これらの安全対策工事を安全かつ円滑に遂行するためには,発電所設備の状況に応じて,機器搬入ルート上に干渉する設備を確認し,干渉回避策を計画することで,機器の搬出入作業を円滑に実施可能にするほか,移動中の衝突による既存設備や新規搬入機器の破損の未然防止を可能にする干渉確認・ルート計画が極めて重要となる。
ここでは,機器搬出入に伴う干渉確認・ルート計画の具体的な例として,盤の更新工事における既設盤の搬出,新設盤の搬入作業を例に,3Dレーザー計測技術を活用した場合の工事計画の合理化に関わる検討を紹介する。
盤の更新工事では,工事着手前に干渉確認・ルート計画を策定するために,以下に示す(1)〜(6)の作業が必要となる。
これらの作業は,他改造工事,発電所運転計画の影響によって現場調査ができない状況や干渉回避の可否の確認が遅れることによる後戻り作業に大きく影響を受けるため,工事工程長期化のリスクがある。また,現場調査が必須であることから,管理区域を現場調査する際の被曝リスク,現場調査における工事災害などのリスクが存在する。
ここで3Dレーザー計測技術による点群データを活用することで,高度な情報管理が可能となり,工期短縮,作業安全性の向上の観点で,表4に示す干渉確認・ルート計画の合理化が可能になると考えている。現在,3Dレーザー計測技術の適用について実証実験を実施しており,活用技術の有効性を確認している。今後,試験的に実作業に3Dレーザー計測を取り入れ,安全対策工事の合理化に向けた取り組みをさらに推進していく計画である。

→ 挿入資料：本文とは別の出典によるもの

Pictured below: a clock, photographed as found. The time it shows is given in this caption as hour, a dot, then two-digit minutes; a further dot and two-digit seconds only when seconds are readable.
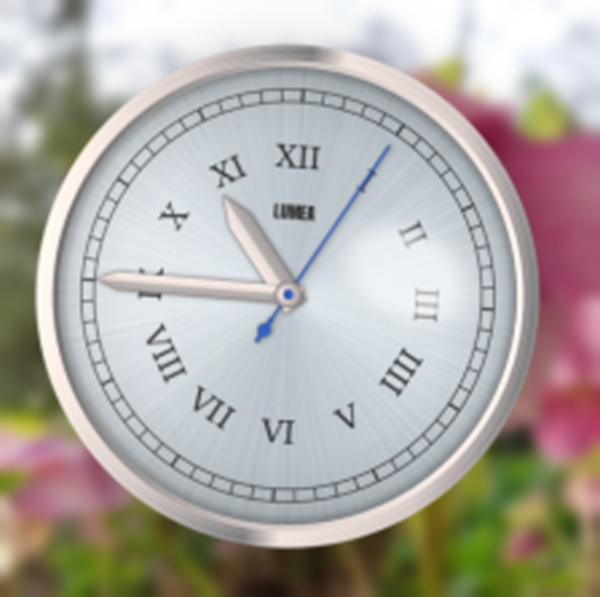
10.45.05
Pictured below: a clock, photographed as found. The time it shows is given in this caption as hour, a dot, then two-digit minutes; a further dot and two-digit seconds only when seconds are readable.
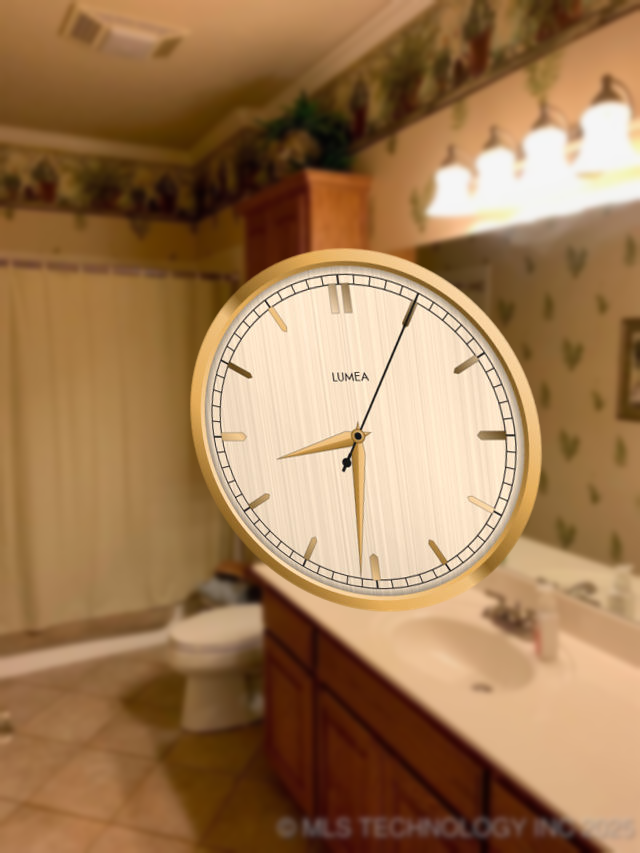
8.31.05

国内における電力の安定供給と脱炭素社会をともに実現していくうえで,原子力発電所の再稼働は非常に重要な選択肢の一つになっている。本稿で紹介した技術は,原子力発電所の規制基準への適合性を備えていることはもとより,さらなる安全性向上に大きく貢献するものであり,また,安全対策工事の安全かつ円滑な推進のために活用が期待できるものである。
日立は,今後も原子力発電所の再稼働に向けた取り組みを通じて,電力の安定供給の確保,カーボンニュートラル実現に向けて貢献していく。